My dissertation broadly examines how individuals respond to incentives imbedded in various policy designs. I study a variety of policies, including teacher retirement incentives, child care subsidies, and the Earned Income Tax Credit. The evidence presented here is of importance to policy analysis and design.

In the first chapter, I examine what types of teachers respond to early retirement incentives (ERIs). In recent years, many education programs have been faced with steep budget cuts. In response to these budget shortfalls, many school districts have turned to the use of ERIs to induce higher cost, but highly experienced teachers to retire. A key question is how these incentives affect students. Using a newly assembled panel dataset of school district ERI policies in California. I employ a difference-in-differences strategy and find that after districts offered retirement incentives, student test scores improved. These results suggest that less-effective, but highly experienced teachers respond the most to the retirement incentives.

The second chapter examines whether child care subsidy policies, which are intended to provide work-related support for low income families, can actually discourage work. Specifically, I examine how the sharp phase-out of subsidy benefits creates an incentive for parents near the maximum income eligibility limits to lower their labor supply in order to qualify for the subsidy.

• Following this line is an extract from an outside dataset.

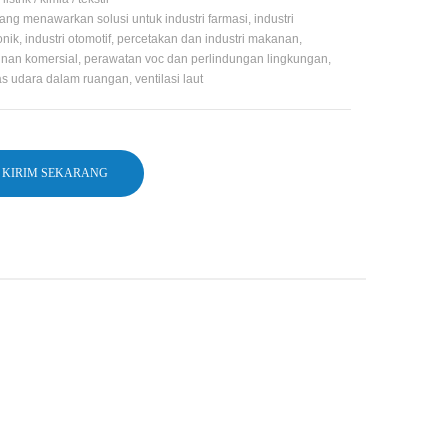
tang menawarkan solusi untuk industri farmasi, industri
onik, industri otomotif, percetakan dan industri makanan,
nan komersial, perawatan voc dan perlindungan lingkungan,
as udara dalam ruangan, ventilasi laut
KIRIM SEKARANG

I exploit recent changes in income eligibility thresholds across different states and years and construct an exogenous simulated measure of eligibility. I find that an increase in subsidy generosity, primarily driven by an increase in maximum income eligibility thresholds, has a net negative effect on hours and earnings for single mothers.

Finally, the third chapter, which is joint work with Professor David Neumark, studies whether state supplemental Earned Income Tax Credits (EITCs) encourage participation in the federal EITC. The EITC provides refundable tax credit for working families with low to moderate income. Existing research has linked the EITC to many positive labor supply and welfare outcomes for low to moderate income families. States and local governments should be interested in maximizing participation of their constituents in the federal EITC not only because of these anti-poverty effects, but because of other economic benefits, such as an increase federal tax dollars being spent by EITC recipients. We use recent state EITC policy variation during a period when there were no major changes in the federal EITC to explore whether state EITCs actually influence participation in the federal program. We find evidence that state EITCs encourage federal participation for single filers with children.